I’m always amused when employment lawyers trip over themselves each year at this time to blog about the risks of gambling and lost productivity with the always-popular NCAA basketball tournament. It’s akin to the famed quote from Casablanca when Captain Renault says in Rick’s Cafe, “I’m shocked, shocked to find that gambling is going on in here!”
With March Madness upon us this week, it’s a near certainty that employees will chat about these games, debate the seedings and have a friendly office pool to boot. Far from being a detriment, employers should look upon the tournament as a good opportunity to boost morale and employee engagement. Granted, the stakes should remain reasonable—no $100 entry fees—but there are other incentives as well.
For instance, one blogger suggests a company could offer a free vacation day to the winner of the office pool and show that the company gets it.
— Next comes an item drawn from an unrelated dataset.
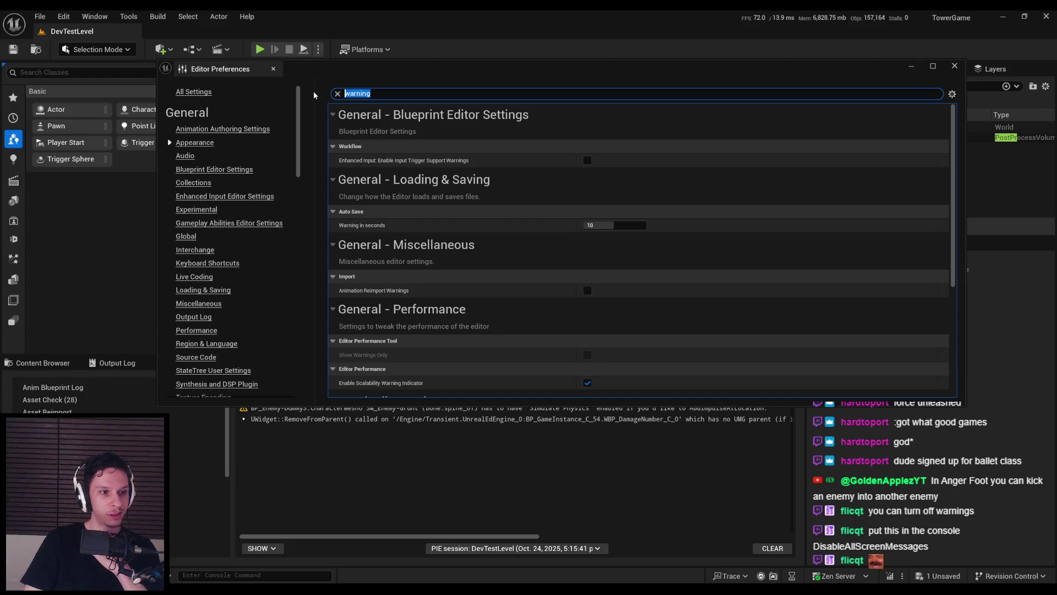
Clear the search and browse the General Global and Miscellaneous settings
key(BackSpace)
That incentive would certainly boost the engagement of many employees. And the lunch or break time discussions of everyone’s favorite team can do so as well.
Indeed, some surveys show that March Madness office pools actually boost morale and help employee productivity rather than harm it. What’s more, in this day and age of flexible scheduling, employees can make an effort to get work done ahead of time or else work late to ensure deadlines are still met if they are losing a little time here and there.
Of course, some common sense lines can be drawn. If your colleague in the next cubicle is spending two-and-a-half hours streaming the Duke vs. Palooka State game on his laptop, the employer need not look the other way as that’s not exactly a quick check of the scores.
But someone who would do that during the work day is likely a problem outside of March Madness time as well. As a former professor of mine once said, “Common sense is the least common of all the senses.”